Wat je doet ▸
Schrijf de uitspraak over de beëindiging van de schuldsaneringsregeling hieronder volledig en woord voor woord over.

Tekst om te lezen ▸
* * * * *
ECLI:NL:GHSHE:2015:3891
Gerechtshof 's-Hertogenbosch
- Hoger beroep
- A.P. Zweers-van Vollenhoven
- D.A.E.M. Hulskes
- F.J.M. Walstock
- Rechtspraak.nl
Bekrachtiging van de tussentijdse beëindiging van de schuldsaneringsregeling wegens niet-nakoming van verplichtingen
In deze zaak heeft het Gerechtshof 's-Hertogenbosch op 1 oktober 2015 uitspraak gedaan in hoger beroep over de tussentijdse beëindiging van de schuldsaneringsregeling van de appellante. De rechtbank Zeeland-West-Brabant had eerder op 17 juli 2015 besloten om de schuldsaneringsregeling tussentijds te beëindigen, omdat de appellante niet naar behoren voldeed aan haar informatie- en sollicitatieplicht. De appellante, die in de schuldsaneringsregeling was opgenomen sinds 6 februari 2013, had volgens de rechtbank onvoldoende informatie verstrekt aan haar bewindvoerder en had niet voldoende gesolliciteerd. De bewindvoerder had opgemerkt dat de appellante gedurende een periode van 18 maanden niet aantoonbaar aan haar sollicitatieverplichting had voldaan, wat leidde tot de conclusie dat de schuldsaneringsregeling niet langer kon voortduren.
* * * * *
De gegevens ▸
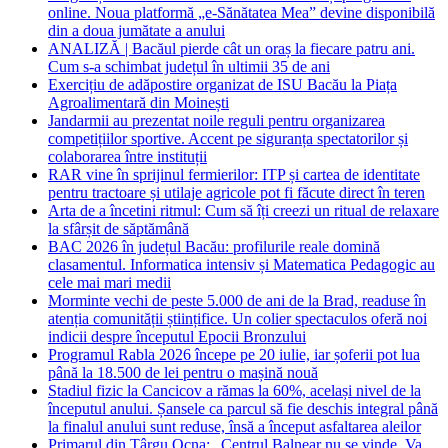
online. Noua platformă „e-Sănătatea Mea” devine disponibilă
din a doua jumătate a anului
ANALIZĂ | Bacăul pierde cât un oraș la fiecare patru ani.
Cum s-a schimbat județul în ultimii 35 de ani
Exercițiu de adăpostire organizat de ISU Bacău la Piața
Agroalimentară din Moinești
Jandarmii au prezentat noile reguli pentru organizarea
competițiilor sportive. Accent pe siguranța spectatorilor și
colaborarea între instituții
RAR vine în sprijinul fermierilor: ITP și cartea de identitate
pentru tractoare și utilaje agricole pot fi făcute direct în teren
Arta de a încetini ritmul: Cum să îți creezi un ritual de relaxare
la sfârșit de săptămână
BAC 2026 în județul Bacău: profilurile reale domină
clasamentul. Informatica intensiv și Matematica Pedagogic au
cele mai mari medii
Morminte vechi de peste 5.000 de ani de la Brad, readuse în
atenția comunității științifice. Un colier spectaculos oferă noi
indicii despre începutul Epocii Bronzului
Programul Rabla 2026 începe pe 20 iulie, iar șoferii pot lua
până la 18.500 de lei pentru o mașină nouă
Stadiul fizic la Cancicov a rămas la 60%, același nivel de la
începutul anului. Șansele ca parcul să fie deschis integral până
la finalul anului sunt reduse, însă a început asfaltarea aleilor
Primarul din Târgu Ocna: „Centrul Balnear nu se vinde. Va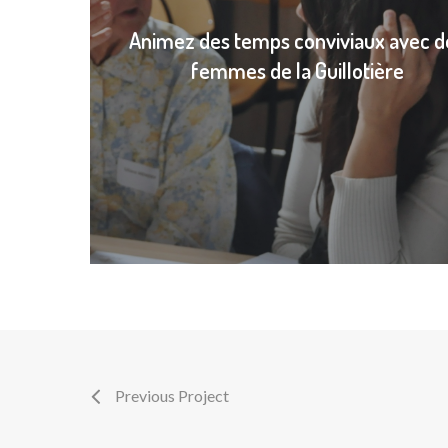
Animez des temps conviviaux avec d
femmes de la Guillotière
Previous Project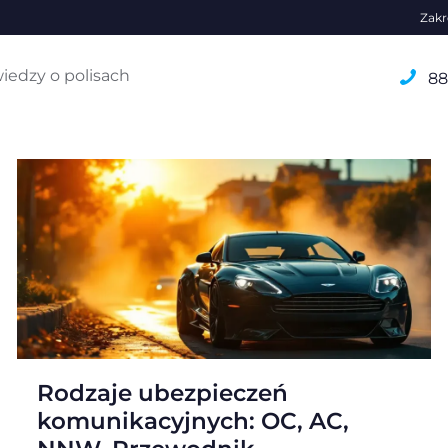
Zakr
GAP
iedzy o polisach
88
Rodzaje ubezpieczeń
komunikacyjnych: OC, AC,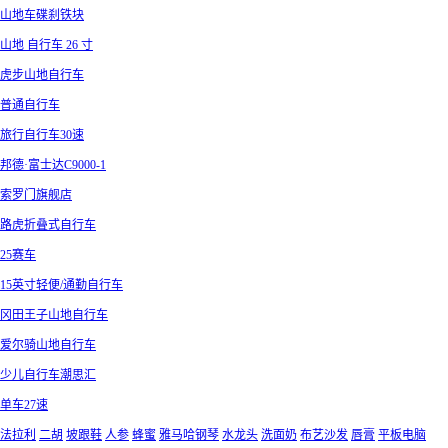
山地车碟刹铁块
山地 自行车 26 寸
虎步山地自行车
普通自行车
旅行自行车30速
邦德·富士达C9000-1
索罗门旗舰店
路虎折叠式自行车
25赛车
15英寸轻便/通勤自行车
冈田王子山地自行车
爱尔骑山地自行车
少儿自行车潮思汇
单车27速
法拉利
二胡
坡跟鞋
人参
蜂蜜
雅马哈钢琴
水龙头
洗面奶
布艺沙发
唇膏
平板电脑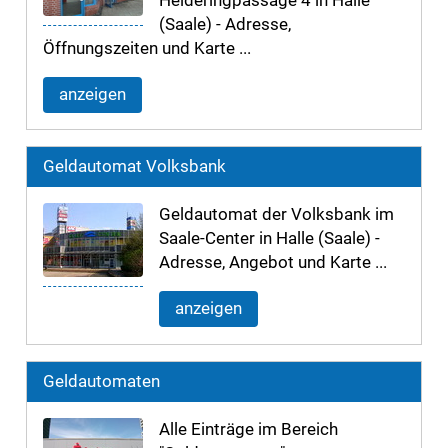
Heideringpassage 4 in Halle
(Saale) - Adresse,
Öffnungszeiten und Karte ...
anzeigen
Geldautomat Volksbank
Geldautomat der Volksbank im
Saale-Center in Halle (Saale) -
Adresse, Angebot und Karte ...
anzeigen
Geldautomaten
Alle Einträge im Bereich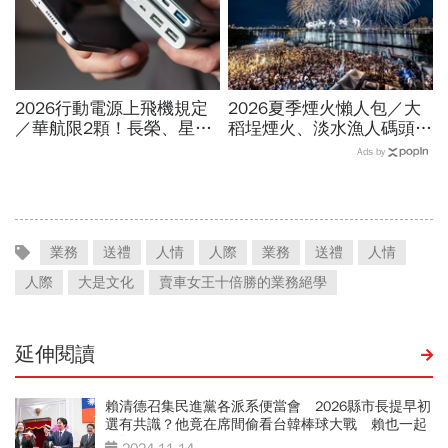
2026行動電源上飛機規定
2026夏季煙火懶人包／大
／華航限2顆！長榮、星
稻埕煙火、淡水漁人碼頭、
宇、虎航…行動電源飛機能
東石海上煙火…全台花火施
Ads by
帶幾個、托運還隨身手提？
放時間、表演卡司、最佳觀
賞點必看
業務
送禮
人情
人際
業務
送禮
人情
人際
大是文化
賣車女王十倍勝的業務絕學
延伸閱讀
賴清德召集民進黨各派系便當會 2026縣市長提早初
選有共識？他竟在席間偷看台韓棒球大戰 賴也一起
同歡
* * * * *
Uitkomst taak ▸
ECLI:NL:GHSHE:2015:3891
Gerechtshof 's-Hertogenbosch
- Hoger beroep
- A.P. Zweers-van Vollenhoven
- D.A.E.M. Hulskes
- F.J.M. Walstock
- Rechtspraak.nl
Bekrachtiging van de tussentijdse beëindiging van de schuldsaneringsregeling wegens niet-nakoming van verplichtingen
In deze zaak heeft het Gerechtshof 's-Hertogenbosch op 1 oktober 2015 uitspraak gedaan in hoger beroep over de tussentijdse beëindiging van de schuldsaneringsregeling van de appellante. De rechtbank Zeeland-West-Brabant had eerder op 17 juli 2015 besloten om de schuldsaneringsregeling tussentijds te beëindigen, omdat de appellante niet naar behoren voldeed aan haar informatie- en sollicitatieplicht. De appellante, die in de schuldsaneringsregeling was opgenomen sinds 6 februari 2013, had volgens de rechtbank onvoldoende informatie verstrekt aan haar bewindvoerder en had niet voldoende gesolliciteerd. De bewindvoerder had opgemerkt dat de appellante gedurende een periode van 18 maanden niet aantoonbaar aan haar sollicitatieverplichting had voldaan, wat leidde tot de conclusie dat de schuldsaneringsregeling niet langer kon voortduren.